Mills a choisi de faire de Johnny un animateur radio qui interroge des enfants sur leurs espoirs et leurs rêves pour l’avenir du monde. Ces moments, capturés avec de vrais enfants et non avec des acteurs qui réciteraient leurs scripts, font partie des meilleurs moments de Nos âmes d’enfants. Que de séquences bouleversantes par la qualité des mots de ces jeunes gens, des choses qui vous donneront certainement une espérance pour l’avenir. Mills choisit de montrer ces interviews tout au long du film (et même au-delà), passant de l’histoire fictive de Johnny et Jesse à celle de vrais enfants dans de vraies villes, qui expliquent leurs espoirs, leurs rêves et leurs craintes. Encore une fois, la sincérité et l’honnêteté de ces enfants sont magnifiques. Pas une seule image de ce film nous donne l’impression que Mills essaie de nous berner. Johnny, Jesse et Viv nous rappellent, quant à eux, que nous sommes tous des êtres humains complexes et que rien n’est facile. Qu’il est bon aussi de s’entendre dire : « C’est normal de ne pas aller bien, tu sais ? » mais qu’il faut tout de même tenir bon, aller jusqu’au bout, et chercher à goûter à la qualité des relations humaines qui ne peuvent se construise véritablement que sur la sincérité et la bienveillance.

Enfin, si Johnny prétend que « l’on oublie tout », Nos âmes d’enfants devient paradoxalement une sorte d’hymne à la mémoire qui passe nécessairement par le goût et la capacité de l’écoute… écouter le monde, écouter l’autre et finalement s’écouter soi-même.
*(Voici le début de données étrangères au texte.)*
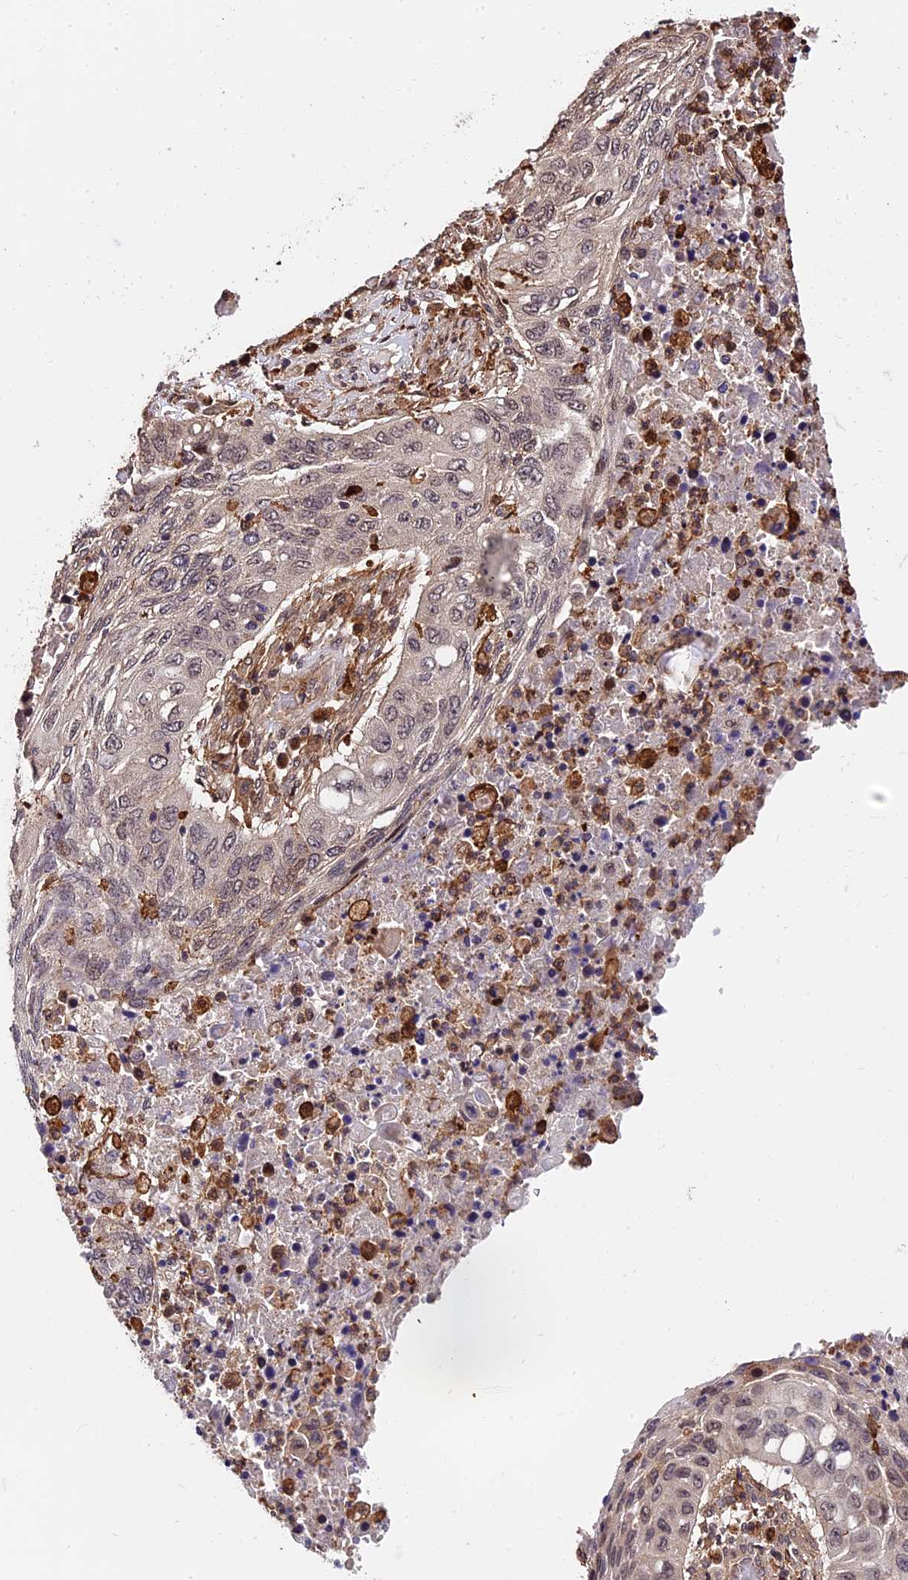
{"staining": {"intensity": "weak", "quantity": "<25%", "location": "cytoplasmic/membranous"}, "tissue": "lung cancer", "cell_type": "Tumor cells", "image_type": "cancer", "snomed": [{"axis": "morphology", "description": "Squamous cell carcinoma, NOS"}, {"axis": "topography", "description": "Lung"}], "caption": "A high-resolution image shows immunohistochemistry (IHC) staining of squamous cell carcinoma (lung), which displays no significant positivity in tumor cells. (DAB (3,3'-diaminobenzidine) immunohistochemistry (IHC) with hematoxylin counter stain).", "gene": "HERPUD1", "patient": {"sex": "female", "age": 63}}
Mills est connu pour ses films qui montrent le bon, le mauvais, le laid et le beau de l’humanité, et celui-ci est bel et bien un magnifique exemple du genre… Une grande et belle leçon de vie !

 

La vie extraordinaire de Louis Wain… Cha(t)rmant à souhait

La vie extraordinaire de Louis Wain, à voir actuellement sur Canal +, retrace, comme son nom l’indique, l’existence originale, difficile et touchante de cet artiste britannique, interprété par Benedict Cumberbatch. Wain était un individu excentrique avec un large éventail d’intérêts, de passions, qui s’est fait connaître dans l’Angleterre victorienne pour ses peintures de chats anthropomorphes, qui ont enchanté le monde entier. Principal soutien financier d’une famille comprenant sa mère et ses cinq sœurs, la vie de Louis Wain commence véritablement à prendre forme et sens lorsqu’il engage Emily Richardson (Claire Foy) comme gouvernante pour ses deux petites sœurs.

La vie extraordinaire de Louis Wain est un film qui a du caractère. À l’image de son héros et d’une sorte de refrain qui revient tout au long de son déroulement, il regorge d’électricité (le titre original est d’ailleurs The Electrical Life of Louis Wain), et dégage un charme immense. Ses personnages sont en effet extrêmement attachants, Andrea Riseborough et Toby Jones offrant des performances admirables aux côtés de Cumberbatch et Foy. Le film peut également s’avérer très drôle, sur certains points, avec toutes sortes de bizarreries sympathiques.

Benedict Cumberbatch est parfait, une fois de plus, dans le rôle de Louis Wain. Il démontre l’étendue de son talent ces derniers temps, en gardant notamment à l’esprit qu’il vient de livrer une formidable partition dans The Power Of The Dog. Wain est un homme quelque peu maladroit et farfelu. Il montre des signes d’instabilité mentale et souffrira ultérieurement de schizophrénie. Pour certains aujourd’hui, il aurait  était atteint du syndrome d’Asperger. Bien qu’il puisse sembler manquer d’empathie dans certaines situations, son éthique de travail est indéniable et son talent immense. C’est un homme marqué enfin  par l’amour pour celle qui deviendra sa femme au mépris des convenances d’usage, et c’est là sans doute que se situe l’essence même du film. Dans un monde très normalisé, il est facile de voir comment ces deux personnages vont se trouver et s’aimer.

Techniquement, la lumière et le rendu photographique sont tout simplement magnifiques et apportent un cachet particulier au long métrage. C’est un délice visuel et un voyage fascinant à ne pas manquer.